Генерал А.А. Игнатьев рассказывал такую историю: Киеве, на Крещатике, по случаю коронования Николая II, стояли толпы «крестьян». Они были в свитках, надежные мужики, привезенные полицией, чтобы создать впечатление всенародной встречи царя. Увидев эту толпу, Николай сказал: «Как приятно не видеть полиции».
Когда Б.М. Филиппов был директором Театра народного творчества, он получил из Иркутска такую телеграмму: «Погружено четыре вагона самодеятельности. Встречайте».
Когда некоторые писатели и драматурги стали выводить Ивана Грозного как светлую личность и совсем не упоминали о его жестокостях, кто-то сказал: «Скоро дойдет до того, что откроются детские ясли имени Малюты Скуратова».
Во время войны в эвакуацию в Тбилиси приехал В.И. Немирович-Данченко. На вокзале его встречал управляющий по делам искусств Б.В. Гогуа . Он сказал: «Здравствуйте, т. Немирович. А где же т. Данченко?»
Как-то К.С. Станиславский, увлеченный репетицией, обратился к охотничьим собакам, выведенным по ходу действия на сцену: «Господа собаки! Господа собаки! Вы совсем не то делаете, что нужно!».
Как-то Владимир Хенкин пригласил на концерт свою престарелую мать. Зал грохотал от смеха, а старуха сидела с каменным лицом и даже ни разу не улыбнулась. Когда он спросил о ее впечатлении, она сказала: «Володя! И вот за это тебе платят такие большие деньги?».
А. Серебров рассказывал, что Комиссаржевская любила неожиданные сравнения. Например: «Мережковский скучен, как понедельник. Горький – нечетный, не делится». Белому она сказала: «Вы – синий и невнимательный».
На репетициях «Юлия Цезаря» Станиславский вызывал всех «пугаться грозы». Некоторые делали хорошо, другие плохо. Пожарный в каске стоял истуканом. Он не имел к спектаклю никакого отношения. «Великолепно! – крикнул ему Станиславский. – Лучше всех! Именно так и должен себя вести римский центурион во время грозы! Благодарю вас, Федор Иванович!» Пожарного звали Павел Иванович.
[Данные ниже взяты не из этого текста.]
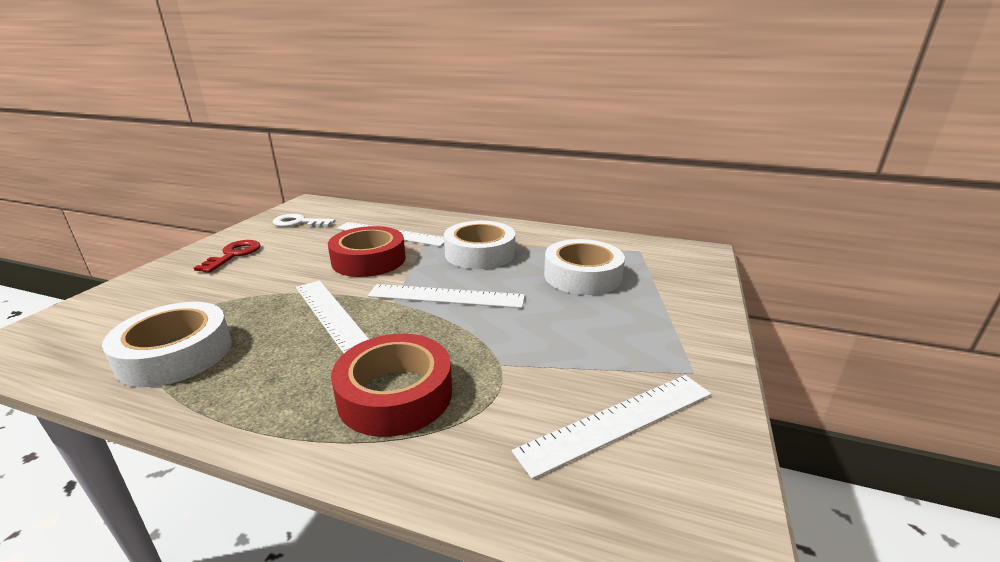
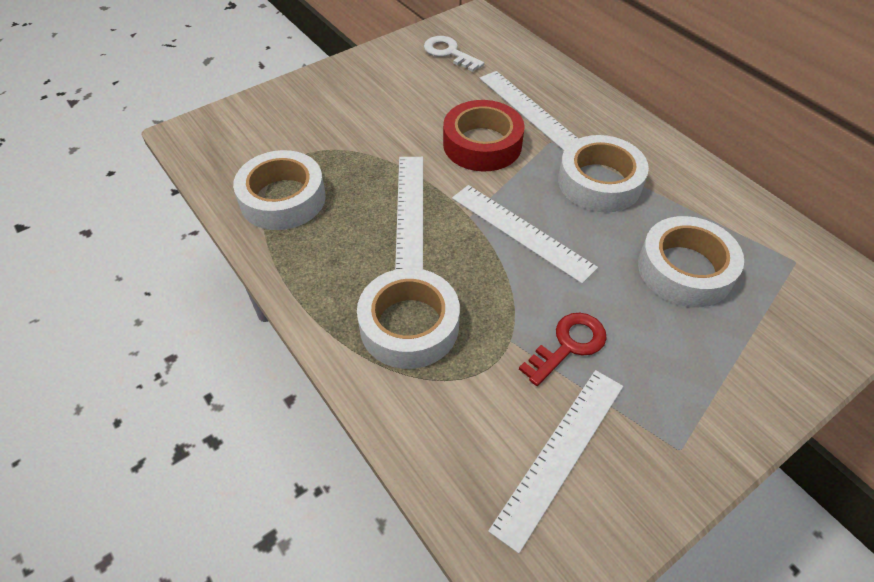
camera: 35 degrees right, 25 degrees up
red key [194,240,261,273] -> red key moved to [519,313,607,386]
red tape [331,334,452,437] -> white tape [357,268,460,369]
white ruler [512,375,711,479] -> white ruler turned 60 degrees counterclockwise [488,370,623,554]

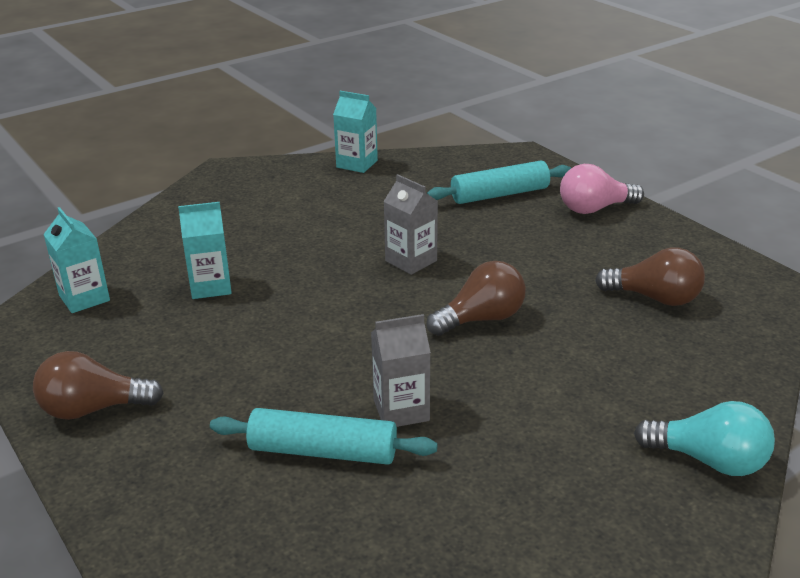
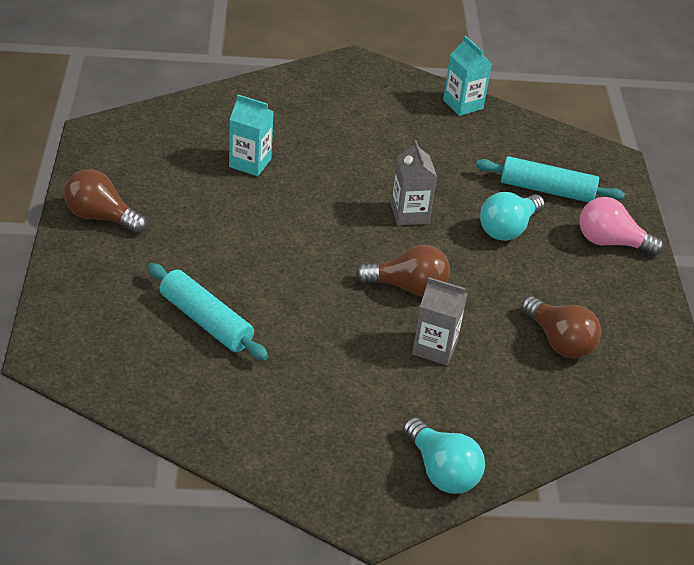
camera: 30 degrees right, 10 degrees up
turquoise carton [43,207,110,313] -> none
grey carton [371,314,431,427] -> grey carton moved to [412,277,468,365]
none -> turquoise light bulb [480,192,545,241]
А.И. Южин как-то играл в преферанс с В.М. Дорошевичем. За игрой они сильно поссорились. На другой день А.И. Южин играл премьеру. Ставили «Венецианского купца» Шекспира, причем роль Шейлока играл Южин. Вскоре в «Русском слове» появилась рецензия Дорошевича об этом спектакле. Дорошевич подробно разбирал игру каждого артиста, а о Южине не было ни слова. Только в самом конце рецензии была одна фраза: «У А.И. Южина очень скрипели сапоги».
Был у Корша превосходный артист Иванов-Козельский. Несмотря на то, что он у публики имел огромный успех, пресса его постоянно ругала. У него были весьма неважные отношения с рецензентами. И к этой ругани все, в том числе и сам Иванов-Козельский, привыкли. Как-то в одной пьесе он не был занят и радовался, что у прессы не будет повода его ругать. Каково же было его удивление и досада, когда на другой день вышла рецензия, которая заканчивалась так: «В общем, спектакль прошел очень хорошо, и публика принимала артистов великолепно. Это объясняется просто: в спектакле не был занят Иванов-Козельский».
Ю.П. Солонин рассказывал, как он держал экзамен в МХТ. Было очень много экзаменующихся. В.И. Немирович-Данченко дал всем такую задачу: «Вот вы все люди состоятельные, и вдруг получили известие, что банк, в котором хранятся ваши деньги, лопнул. Прошу вас, сыграйте это». Конечно, все стали играть. Один покончил жизнь самоубийством, другая сошла с ума, третий в отчаянии простирал руки, и только один Солонин стоял очень спокойно. На вопрос Немировича: «Почему вы не реагируете на крах банка?», он ответил: «А у меня деньги в другом банке».